# GTD: KBG in the South



## gtd (Jun 9, 2020)

Texas HBG SPF 30, Zone 7A

Summary of 1st year trial:

*Jun 09, 2020:* Acre yard with clay, steep slopes and no grass, just lots of weeds. Following posts on SPF30 hybrid KBG. Putting down cardboard today near the house to get an area ready to seed fall 2020, fingers crossed.

_Note to self: _Never do this again. Ants love cardboard.

*Aug 12, 2020:* Today I seeded 380 sf with SPF 30 HBG only, in an area I prepped by smothering weeds with cardboard for a couple of months.

*Aug 21, 2020:* Test area has clover, nut sedge and some new grass sprouts. Took off the grass germination mats we got from Lowe's. They keep the area moist but they were super hard to unroll without tearing them up.
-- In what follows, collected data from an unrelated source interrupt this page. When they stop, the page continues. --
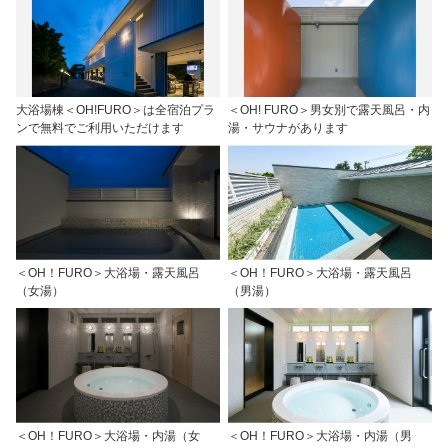
大浴場棟＜OH!FURO＞は全宿泊プラ
＜OH! FURO＞男女別で露天風呂・内
ンで無料でご利用いただけます
湯・サウナがあります
＜OH！FURO＞大浴場・露天風呂
＜OH！FURO＞大浴場・露天風呂
（女湯）
（男湯）
＜OH！FURO＞大浴場・内湯（女
＜OH！FURO＞大浴場・内湯（男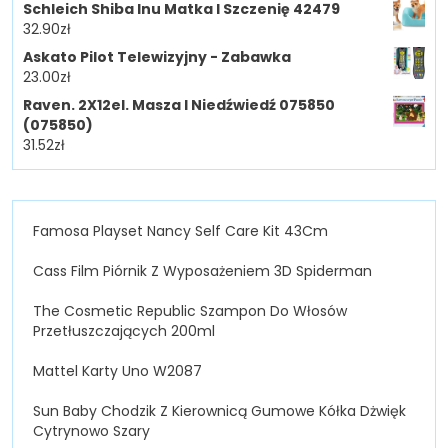
Schleich Shiba Inu Matka I Szczenię 42479
32.90
zł
Askato Pilot Telewizyjny - Zabawka
23.00
zł
Raven. 2X12el. Masza I Niedźwiedź 075850
(075850)
31.52
zł
Famosa Playset Nancy Self Care Kit 43Cm
Cass Film Piórnik Z Wyposażeniem 3D Spiderman
The Cosmetic Republic Szampon Do Włosów
Przetłuszczających 200ml
Mattel Karty Uno W2087
Sun Baby Chodzik Z Kierownicą Gumowe Kółka Dżwięk
Cytrynowo Szary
*Aug 26, 2020:* Day 14 after seeding, at the "sprout and pout" stage. I'm glad to know it's normal to have a period when it seems like nothing is happening/the tiny pieces of new grass don't seem to be growing longer.

*Sept. 18, 2020:* Put down Scott's starter fert w/ weed killer in the test area and on top of the weeds on all sides bit. Reseeded the test area the same day and did initial seeding in areas I put the Scott's. Having mower issues, so some of the original test area is way too long. Will do a first mow in a day or two...

*Nov 10, 2020:* Put down Scott's starter w/ weed killer again

*End of year 2020:* We like the grass but will see how it handles the summer heat and humidity before fully committing. This winter has been especially cold.

The 2.5 years since we moved here from Texas has seen the end of the longest drought, the most rain/flooding, the hottest summer, and the coldest winter for this area. Sure, folks... 

Our test area doesn't look like others' pix posted and all the yellow areas are troubling...


----------



## gtd (Jun 9, 2020)

Feb 13, 2021: Lots of yellow


----------



## gtd (Jun 9, 2020)

Copied from https://thelawnforum.com/viewtopic.php?f=24&t=27456&p=379708&hilit=low+potassium#p379708

I think I can use this for my lawn:

_Comments by Waypoint_

*Bluegrass Lawn / Fescue / Cool Season Lawn*
MAINTENANCE: Apply 0.75 to 1 lb N/1000 sq ft in March, May, September, and November. Adjust N rate and timing to accommodate climatic conditions and management practices. If lower maintenance is desired, the May application can be eliminated.
Apply half of recommended phosphate in spring and again in fall.
Apply recommended potash in fall. If the soil is sandy, apply 1 lb of potash/1000 sq ft in fall and apply the remaining potash in several smaller applications throughout the growing season.
If the recommended amount of limestone is not incorporated into the soil prior to establishment, surface apply up to 50 lbs/1000 sq ft every 4 to 6 months until the recommended amount is applied


----------